Temple will be Italy's first

ROME — Just over two years ago, Italian Mormons gathered in chapels across the country to watch a broadcast of general conference. They were surprised with a happy announcement: a temple would be built in Rome.

They didn't take the news with measured restraint.

"There was a big shout from all the people," said Sami Cantafio, a church convert from Rome. "It was thrilling."

Now Cantafio and fellow Mormons living across Europe's "boot" have more to celebrate. President Thomas S. Monson is expected to preside here over Saturday's temple groundbreaking ceremony. His visit will mark the first time in more than 30 years that a president of The Church of Jesus Christ of Latter-day Saints has been in Italy. President Spencer W. Kimball stopped here in August of 1977.

At the ceremony, President Monson is planning to share remarks and then offer a dedicatory prayer on the temple construction project and property that will one day be home to Italy's first temple. Located in northeast Rome, the sprawling future temple site was once a working farm and still features a functioning well and a grove of olive trees that yield first-rate olive oil.

Some 500 people are expected to attend Saturday's groundbreaking ceremony.
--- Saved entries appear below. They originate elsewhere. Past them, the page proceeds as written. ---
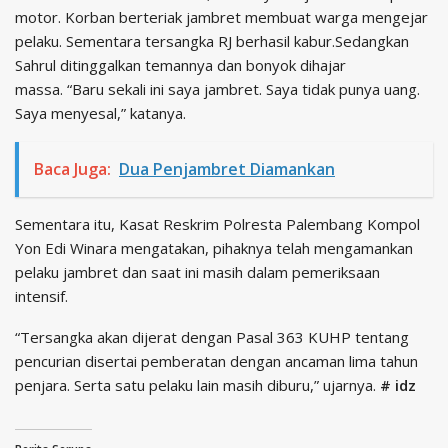
motor. Korban berteriak jambret membuat warga mengejar
pelaku. Sementara tersangka RJ berhasil kabur.Sedangkan
Sahrul ditinggalkan temannya dan bonyok dihajar
massa. “Baru sekali ini saya jambret. Saya tidak punya uang.
Saya menyesal,” katanya.‎
Baca Juga:
Dua Penjambret Diamankan
Sementara itu, Kasat Reskrim Polresta Palembang Kompol
Yon Edi Winara mengatakan, pihaknya telah mengamankan
pelaku jambret dan saat ini masih dalam pemeriksaan
intensif.
“Tersangka akan dijerat dengan Pasal 363 KUHP tentang
pencurian disertai pemberatan dengan ancaman lima tahun
penjara. Serta satu pelaku lain masih diburu,” ujarnya.
# idz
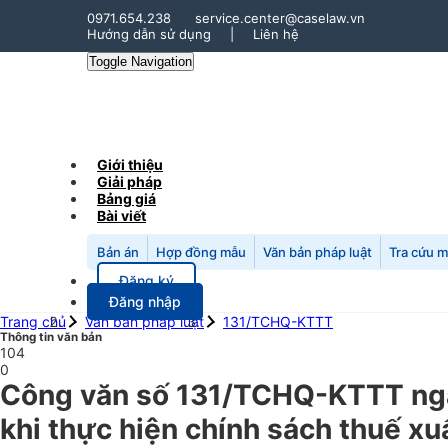
0971.654.238
service.center@caselaw.vn
Hướng dẫn sử dụng
|
Liên hệ
Toggle Navigation
Giới thiệu
Giải pháp
Bảng giá
Bài viết
Bản án
Hợp đồng mẫu
Văn bản pháp luật
Tra cứu 
Đăng ký
Đăng nhập
Trang chủ
Văn bản pháp luật
131/TCHQ-KTTT
Thông tin văn bản
104
0
Công văn số 131/TCHQ-KTTT ngà
khi thực hiện chính sách thuế xu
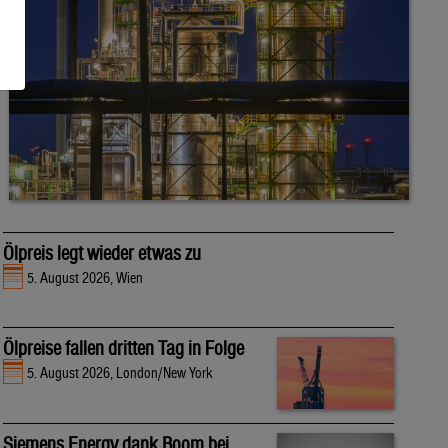
Ölpreis legt wieder etwas zu
5. August 2026, Wien
Ölpreise fallen dritten Tag in Folge
5. August 2026, London/New York
Siemens Energy dank Boom bei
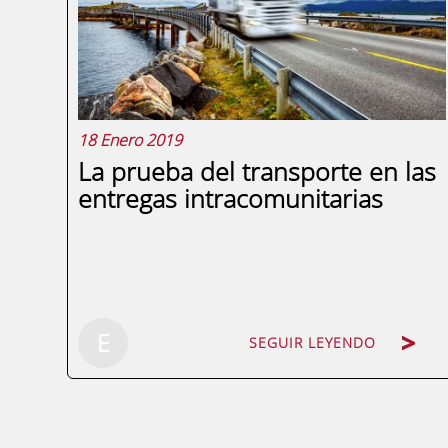
fiscal para hacer frente a las
consecuencias de la crisis del COVID-19,...
18 Enero 2019
La prueba del transporte en las
entregas intracomunitarias
SEGUIR LEYENDO
E
SEGUIR LEYENDO
La Directiva 2006/112/CE del Consejo, de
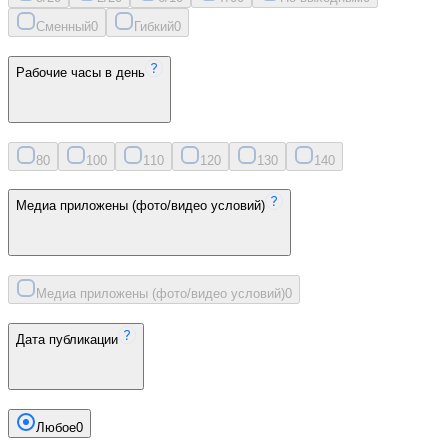
Сменный
0
Гибкий
0
Рабочие часы в день
8
0
10
0
11
0
12
0
13
0
14
0
Медиа приложены (фото/видео условий)
Медиа приложены (фото/видео условий)
0
Дата публикации
Любое
0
Many more LDS Italians will view a recording of the event on Sunday in meetinghouses all over the nation.

News of President Monson's expected visit brought back happy memories to Vincenzo Modugno. More than 30 years ago, Modugno took his seat with a small congregation of members to listen to counsel from then-Elder Thomas S. Monson, who was visiting southern Italy.

"It will be very special to see President Monson once again," he said.

A Utahn with close ties to the LDS Church in Italy was also excited for Saturday's event in a capital city that's synonymous with history. Orem's Francesco Lepore was born and raised in Italy. He was baptized before immigrating to the Beehive State some three decades ago. Since then, he has kept a trained eye on LDS developments in his native land.

He spent the day Friday at the temple construction site helping prepare for Saturday's groundbreaking ceremony.

"I'm in Rome visiting my mom — but when I learned the groundbreaking was happening, I wanted to be here," said Ledore. "I'm not in charge of anything (at the ceremony), but I'll do whatever they ask me to do."

Sami Cantafio said President Monson's participation in Saturday's ceremony will help LDS Italians everywhere prepare for a temple of their own.

"President Monson is loved by the Italian people," he said. "For us, he is like a great pastor."